Procrastinating on January 5, 2016

Comment of the Day: Kaleberg: Paul Krugman: Trade and Manufacturing Employment: "The general rule has been that when a robot costs $75K to replace a worker, that worker goes...

...Robots keep getting cheaper and more versatile. That $75K is going to be maybe $50K in a few years. Manufacturing still has a way to go down as a percentage of employment, though it seems to have bottomed out for now.

The thing is that robots mainly do manufacturing, but as they get cheaper and more versatile they are going to start taking away service jobs, like working in fast food joints. Look at McDonald's and those kiosks that eliminate order takers. McDonald's has tried to spin this as a reaction to the rising minimum wage, but it is rather obvious that, at best, keeping the minimum wage low would delay kiosk profitability for a year or two.

So, who is going to buy manufactured goods or eat at a fast food joint? Has anyone updated Leontief's input output model of the economy?
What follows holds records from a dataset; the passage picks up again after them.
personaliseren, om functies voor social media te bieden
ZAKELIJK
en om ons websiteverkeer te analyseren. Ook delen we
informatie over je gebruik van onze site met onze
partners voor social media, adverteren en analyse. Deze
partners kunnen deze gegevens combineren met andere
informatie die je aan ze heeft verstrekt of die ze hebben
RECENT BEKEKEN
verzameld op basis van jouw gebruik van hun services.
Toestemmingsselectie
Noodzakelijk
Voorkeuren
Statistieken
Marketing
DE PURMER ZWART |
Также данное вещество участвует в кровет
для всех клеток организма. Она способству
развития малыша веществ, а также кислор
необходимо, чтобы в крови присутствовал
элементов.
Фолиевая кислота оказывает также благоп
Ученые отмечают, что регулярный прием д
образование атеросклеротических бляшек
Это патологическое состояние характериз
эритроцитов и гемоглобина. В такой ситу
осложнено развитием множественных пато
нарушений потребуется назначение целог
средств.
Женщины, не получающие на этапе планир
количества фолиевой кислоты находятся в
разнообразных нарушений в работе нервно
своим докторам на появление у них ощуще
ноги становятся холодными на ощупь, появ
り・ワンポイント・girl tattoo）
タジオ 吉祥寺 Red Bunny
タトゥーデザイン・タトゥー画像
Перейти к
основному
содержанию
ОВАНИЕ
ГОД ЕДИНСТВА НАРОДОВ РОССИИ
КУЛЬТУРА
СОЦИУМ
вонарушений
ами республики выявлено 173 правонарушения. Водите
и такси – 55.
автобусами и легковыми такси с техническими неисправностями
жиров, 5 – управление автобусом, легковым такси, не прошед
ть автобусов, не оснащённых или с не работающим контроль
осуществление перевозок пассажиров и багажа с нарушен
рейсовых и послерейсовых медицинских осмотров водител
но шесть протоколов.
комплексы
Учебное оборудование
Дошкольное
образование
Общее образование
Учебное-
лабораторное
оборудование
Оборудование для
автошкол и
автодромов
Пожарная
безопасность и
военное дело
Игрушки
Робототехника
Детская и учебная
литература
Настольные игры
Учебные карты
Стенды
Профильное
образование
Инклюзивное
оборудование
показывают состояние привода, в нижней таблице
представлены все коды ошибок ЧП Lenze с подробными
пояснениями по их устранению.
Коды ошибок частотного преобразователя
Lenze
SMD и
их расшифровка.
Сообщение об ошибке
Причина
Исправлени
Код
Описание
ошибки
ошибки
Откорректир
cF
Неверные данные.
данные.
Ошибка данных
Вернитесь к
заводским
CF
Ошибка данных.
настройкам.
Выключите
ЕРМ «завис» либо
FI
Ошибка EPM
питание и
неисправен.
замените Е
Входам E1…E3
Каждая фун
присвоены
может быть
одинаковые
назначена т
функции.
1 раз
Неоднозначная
Is that kind of analysis just too outdated to bother with? Leontief produced a model of inputs and outputs for the various sectors of the economy to help with war production planning during World War II. The model was basically a matrix, and Leontief's team heroically inverted it using only human calculators. We could see where things were going if we had an updated matrix. We could find the eigenvalues and eigenvectors in seconds, and see just how many of those eigenvalues are above one. It's a rather obvious exercise.

Judging from just about every discussion of trends in the current economy, just about every eigenvalue outside of the prestige goods marketplace is less than one. A robot replaces a worker because it is cheaper. That takes money away from consumers and increases corporate profits. That's a vicious circle of less than one eigenvalues.